Some days I’m more creative than others, meaning the wind of creativity blows stronger, the impulse to abandon visible productivity drives me crazy if I don’t listen. I feel panicked, like an opportunity is passing me by, and I cry out, “Don’t leave me, please!” I can’t tell if this is a whim that all people experience, the flesh that yearns for what it wants, rather than what it needs. Or, if this a Spirit that burns within me, calling me to come, like a Shepherd that leads its sheep home. To get lost in creativity can feel like a peace I can’t describe, like a well of the purest water that never runs dry. This kind of getting lost never causes me to panic. It relieves me of the demands of visible productivity and calms my proud, anxious spirit from thinking I was meant to do it all—all in one day.

In the Christian faith, the story of creation takes places in seven days. Each day, God creates and separates one thing from another, bringing forth all that was and is by the words of His mouth. Each day ends with this description, “And God saw that it was good. Evening came and then morning: the first day …And God saw that it was good. Evening came and then morning: the second day …God saw all that he had made, and it was very good indeed. Evening came and then morning: the sixth day.”

If the Creator who is all powerful, all knowing, one who is without limits, yet put limits on himself each day of creation, why is it I think I am without limits in my visible productivity? I see the work that needs to be done—dishes, laundry, planning, preparing for the next meal, then next activity, the next project—and it seems without limits. The visible work seems to look at me as if it is limitless and has power over me. I see this work and I often bow to it, because it’s the work that’s seen. My children, my husband, the piano tuner, and the plumber. They all see whether or not this work is done, yet visibly productive work is never done. There’s always more.

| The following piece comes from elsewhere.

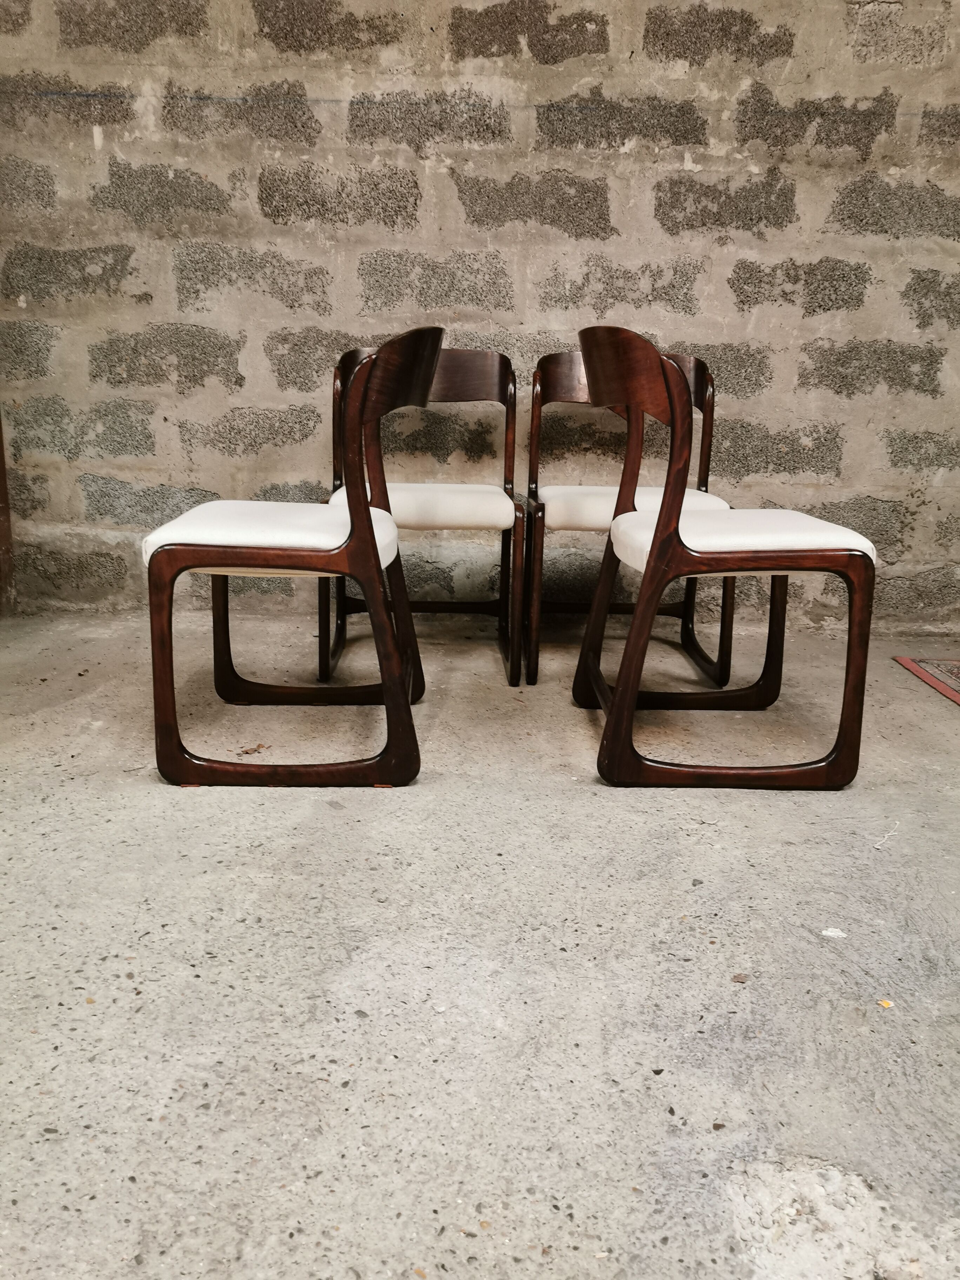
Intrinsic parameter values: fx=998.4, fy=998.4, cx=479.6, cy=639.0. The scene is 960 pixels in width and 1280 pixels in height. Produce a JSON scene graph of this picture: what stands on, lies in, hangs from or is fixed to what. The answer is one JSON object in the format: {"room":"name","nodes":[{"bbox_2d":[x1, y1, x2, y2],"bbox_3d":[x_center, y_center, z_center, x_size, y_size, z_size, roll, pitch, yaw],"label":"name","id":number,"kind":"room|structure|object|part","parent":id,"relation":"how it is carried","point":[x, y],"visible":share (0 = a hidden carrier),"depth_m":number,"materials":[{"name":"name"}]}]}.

How can it be that this visible work can have so much power? Who gave it this power and influence? Who instructed it to instruct me. Who first looked at this work and said, “This is where we place our value, where we look to for affirmation.” That person was a fool, and that person is me.

The real creatives, the ones who make a living from their creativity and write books about it say that in the end, creative work is still work. At some point, creative work becomes a task that must be mastered. Still, there are some who look at the work of folding laundry, preparing meals, keeping a home and managing the family schedule as the most creative work. This is the work I am immersed in. I wish I still saw it as creative. Instead, this creativity has become a task that must be mastered. This creative work is visible, but I am beginning to care less for this work and more for what is unseen.

The unseen work takes place in the morning before anyone else wakes up. I open the book of the Christian faith, desperate for any sense of direction. I want intimacy. I want fellowship. No one else will do but the One who created me for this work. I speak His written words. Then I speak my own. His words guide me. I don’t know what I want or even what I need. So I ask for the for the limitless One to help me see my limits and to choose the freedom that He created me for. This is the wind that blows. This is the call of the Shepherd. This is the calm that frees me to create in the unseen work.